We have two classification systems, Dewey (DDC) and Library of Congress. (LCC) That in itself is not a problem, and it's fairly easy to explain how they developed in different contexts, always making sure to explain that these systems classify the items in a library, not the world of thought.

What is hard is to try to explain what either of them has to do with the Library of Congress Subject Headings.(LCSH) Many folks assume that LCSH is the entry vocabulary into LCC. Thus if there is a classification code in a record that stands for "vocal music, choruses" that there will be a heading in the record that is "vocal music, choruses," and vice versa. They also assume that the two subject systems (classification and subject headings) have the same structure, which would mean that you can "drill down" from music to vocal music then to choruses in either or both. Nothing could be further from the truth. So it is quite confusing to them when they see a record with a call number that would ostensibly be about "vocal music, choruses" based on the classification, but instead the subject heading is "Cantatas, Secular -- Scores." And they are equally confused when the record has another subject heading ("Funeral music") but only the one classification number.

I can't explain this disconnect between the subject headings and the classification scheme, except to say: that's how it is.

Recently, I was browsing through my beloved copy of the DDC from 1899 that still has both its numeric and alphabetical tabs relating respectively to the classification and the "Relativ Subject Index." The RSI is indeed an index to the classification scheme, and it appears that Dewey originally intended it also as the access to the collection:

"HOW TO USE THIS INDEX
Find the subject desired in its alphabetical place in the index. The number after it is its class number and refers to the place where the topic will be found, in numerical order of class numbers, on the shelves or in the subject catalog."
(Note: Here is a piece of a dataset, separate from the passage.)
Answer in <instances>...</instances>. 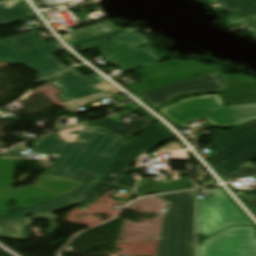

From this I can only presume that the shelves and the subject catalog were in classification order, and the alphabetical index was the index to that classification. I can only guess at this point, from what he says here, that the subject catalog was in classification order, as is the shelf, but also contained the verbal translation of what the decimal classification numbers meant.

"Under this class number will be found the resources of the library on the subject desired. Other subjects near the one sought may often be consulted with profit; e.g., Communism is the topic wanted and the index refers to 335.4, but 335, Socialism, and even the inclusive division 330, Political economy, also contain much on this subject. The reverse is equally true; the full material on socialism can only be had by looking at its divisions 335.3, Fourierism, 335.4, Communism, etc. The topics which are thus subdivided are plainly marked in the index by heavy faced type."

My copy is #3933, originally owned by the Roger Williams Park Museum in Providence, Rhode Island. The current incarnation of the institution appears to be the Museum of Natural History and Planetarium. My copy has many penciled notes in the area of Zoology (DDC 590), which would fit the natural history nature of the institution. (I don't see any evidence of a current library.) By 1900 the "dictionary catalog" would have taken root, so I don't know if the library would have followed Dewey's instructions for the creation of a classified catalog. But I do wonder how we got from a single system that had an alphabetical index to a classification system to a system with an alphabetical index and two classification systems, but in which the index and the classification have essentially each gone their own ways. This is obviously a gap in my education, which I will gladly rectify if you have suggestions for readings.

Meanwhile, no wonder users are confused.